Whenever a line in the records below holds the string "space", copy it out.

════════════════════

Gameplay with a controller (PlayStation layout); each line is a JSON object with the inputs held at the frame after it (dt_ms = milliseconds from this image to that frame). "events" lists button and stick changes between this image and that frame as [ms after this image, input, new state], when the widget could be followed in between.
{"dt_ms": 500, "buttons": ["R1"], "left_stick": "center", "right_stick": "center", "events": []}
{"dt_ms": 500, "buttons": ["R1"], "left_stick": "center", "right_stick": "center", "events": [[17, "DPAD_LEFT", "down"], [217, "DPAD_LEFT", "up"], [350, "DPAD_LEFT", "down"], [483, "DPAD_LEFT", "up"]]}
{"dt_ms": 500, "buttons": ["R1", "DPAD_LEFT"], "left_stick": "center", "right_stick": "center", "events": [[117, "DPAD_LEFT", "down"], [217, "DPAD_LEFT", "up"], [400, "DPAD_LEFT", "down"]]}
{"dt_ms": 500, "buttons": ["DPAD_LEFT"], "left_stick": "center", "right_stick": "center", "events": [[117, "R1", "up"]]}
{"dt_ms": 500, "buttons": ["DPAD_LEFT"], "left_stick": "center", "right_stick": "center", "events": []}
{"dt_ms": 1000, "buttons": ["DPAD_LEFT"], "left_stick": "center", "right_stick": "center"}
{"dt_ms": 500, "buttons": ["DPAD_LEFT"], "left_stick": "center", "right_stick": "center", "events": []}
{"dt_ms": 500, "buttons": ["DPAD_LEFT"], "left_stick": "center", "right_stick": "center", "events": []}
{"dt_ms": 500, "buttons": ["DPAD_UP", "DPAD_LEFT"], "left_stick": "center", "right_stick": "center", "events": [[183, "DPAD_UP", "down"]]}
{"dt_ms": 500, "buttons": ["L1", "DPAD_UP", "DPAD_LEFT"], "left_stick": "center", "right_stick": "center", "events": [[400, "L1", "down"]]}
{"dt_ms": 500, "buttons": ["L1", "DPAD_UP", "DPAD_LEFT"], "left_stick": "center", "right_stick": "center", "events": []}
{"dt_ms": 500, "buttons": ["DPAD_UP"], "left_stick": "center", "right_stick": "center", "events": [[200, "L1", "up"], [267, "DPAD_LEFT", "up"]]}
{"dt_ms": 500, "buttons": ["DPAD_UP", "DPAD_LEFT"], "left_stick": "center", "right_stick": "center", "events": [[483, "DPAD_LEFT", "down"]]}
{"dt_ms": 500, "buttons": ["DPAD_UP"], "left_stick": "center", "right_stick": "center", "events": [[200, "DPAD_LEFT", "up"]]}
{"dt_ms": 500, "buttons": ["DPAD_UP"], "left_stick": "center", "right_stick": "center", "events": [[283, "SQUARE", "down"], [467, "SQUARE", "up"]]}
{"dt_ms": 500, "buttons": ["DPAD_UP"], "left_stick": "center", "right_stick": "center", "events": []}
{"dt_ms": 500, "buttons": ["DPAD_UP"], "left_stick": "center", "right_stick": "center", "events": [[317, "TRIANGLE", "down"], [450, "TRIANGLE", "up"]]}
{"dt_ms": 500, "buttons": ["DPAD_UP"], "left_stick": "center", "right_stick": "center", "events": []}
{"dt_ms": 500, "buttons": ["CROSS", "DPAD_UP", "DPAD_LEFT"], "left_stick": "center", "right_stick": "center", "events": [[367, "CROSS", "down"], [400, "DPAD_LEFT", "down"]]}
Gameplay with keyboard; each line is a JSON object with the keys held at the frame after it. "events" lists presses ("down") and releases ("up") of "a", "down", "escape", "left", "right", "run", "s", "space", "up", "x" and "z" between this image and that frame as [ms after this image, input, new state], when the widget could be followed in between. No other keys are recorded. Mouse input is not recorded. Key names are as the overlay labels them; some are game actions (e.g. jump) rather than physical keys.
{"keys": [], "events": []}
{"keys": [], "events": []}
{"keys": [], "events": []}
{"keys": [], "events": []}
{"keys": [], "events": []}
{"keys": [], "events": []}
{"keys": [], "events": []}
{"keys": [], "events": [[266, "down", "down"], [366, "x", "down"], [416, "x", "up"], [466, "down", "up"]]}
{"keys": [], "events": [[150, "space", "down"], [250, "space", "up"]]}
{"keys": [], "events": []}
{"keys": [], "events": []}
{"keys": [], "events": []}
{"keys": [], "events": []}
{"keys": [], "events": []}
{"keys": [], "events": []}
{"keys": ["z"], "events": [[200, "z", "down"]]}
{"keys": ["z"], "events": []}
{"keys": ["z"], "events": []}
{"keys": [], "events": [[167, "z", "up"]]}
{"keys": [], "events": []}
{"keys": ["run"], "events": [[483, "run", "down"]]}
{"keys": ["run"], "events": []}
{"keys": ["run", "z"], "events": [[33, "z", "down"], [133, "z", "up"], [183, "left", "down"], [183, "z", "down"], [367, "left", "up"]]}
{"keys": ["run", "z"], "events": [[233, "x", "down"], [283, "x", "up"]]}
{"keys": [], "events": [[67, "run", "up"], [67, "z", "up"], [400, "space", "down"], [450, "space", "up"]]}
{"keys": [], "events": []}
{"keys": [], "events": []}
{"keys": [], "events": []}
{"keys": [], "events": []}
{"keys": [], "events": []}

════════════════════

* **RESULT FOR THIS TASK**
Gameplay with keyboard; each line is a JSON object with the keys held at the frame after it. "events" lists presses ("down") and releases ("up") of "a", "down", "escape", "left", "right", "run", "s", "space", "up", "x" and "z" between this image and that frame as [ms after this image, input, new state], when the widget could be followed in between. No other keys are recorded. Mouse input is not recorded. Key names are as the overlay labels them; some are game actions (e.g. jump) rather than physical keys.
{"keys": [], "events": [[150, "space", "down"], [250, "space", "up"]]}
{"keys": [], "events": [[67, "run", "up"], [67, "z", "up"], [400, "space", "down"], [450, "space", "up"]]}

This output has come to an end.